There are also questions about the benefit that can be provided by translators this way, especially since clients have been happily purchasing these services for several decades now. An obvious benefit for clients I can see is cost. In China’s markets, fees charged by bilingual professionals tended to track what would be charged in the United States. For example, bilingual corporate law attorneys in Shanghai often charge $1,500 per hour, but having spent many years in the United States, they have much less China-law expertise than local peers. Lawyers in China, however, earn (and charge) on average seven to ten times less than New York lawyers, meaning clients pay ten times the cost for half the lawyer.
These professionals usually spend a lot of time overseas to learn good enough English, something beyond the reach of most people. In many cases, these tend to be people with wealthy families paying upwards of $200,000 for their foreign education and some experience; thus, the main limiter is not talent, it’s inheritance.
Translators serving as language brokers, however, can help businesses overcome this scarcity and get superior talent at a fraction of the cost. In fact, this kind of service has been around for at least ten years, though a major barrier, solved in more recent times by AI advances, has been the enormous cost of translation relative to legal services.

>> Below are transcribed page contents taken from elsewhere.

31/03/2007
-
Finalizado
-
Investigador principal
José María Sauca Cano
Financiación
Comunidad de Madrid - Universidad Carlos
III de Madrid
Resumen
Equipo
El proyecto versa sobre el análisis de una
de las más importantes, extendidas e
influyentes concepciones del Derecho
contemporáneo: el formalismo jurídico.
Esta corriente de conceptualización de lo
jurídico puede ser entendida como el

Challenges in Getting Language Brokering to Function
Some major challenges can arise for organizations that attempt to use language brokering. As has been pointed out by translation commentators, a typical translator is someone who has a lot of interest in learning languages but no interest in anything else, especially technology or business. On internet forums like Quora and Reddit, we can see plenty of translators admitting things like, “I don’t know what a server really is, but my employer is happy with my interpretation about it.” From my observation, this seems to be typical and mainstream. In China’s case, the lack of dual majors or a culture of hybrid specialization makes this even more challenging.
In my own informal surveys of translators and translation students in China, I have found dozens of people who don’t know what a “corporation” is. If you are working for a US corporate counsel, you aren’t going to be able to communicate meaningfully if the “corporate” part of that is a mystery to you. This means that a typical business planning on relying on translators to interface in this way will find a total lack of talent. As a result, law firms and corporations tend to use professional translators for very low-level tasks such as personal emails or television subtitles.
Bucking this trend, a large “lawyer-linguist” movement has been emerging in the translation industry, focused on people who develop dual expertise in both law and language. Initially, this was adopted in Europe for bilingual legislation, reflecting a realization that translation work should provide more than bilingual text; it should provide value and usefulness. In the case of legislation, this would be fully functional laws that can be used equally in multiple languages, something that has traditionally been impossible.
Following the European lawyer-linguist movement, translators should also be able to provide clients with value by applying translation so that it is useful to the parties, not just in law but in a variety of essential business fields. As I argue above, this means that translation is about more than just the words, it’s about providing parties with real value.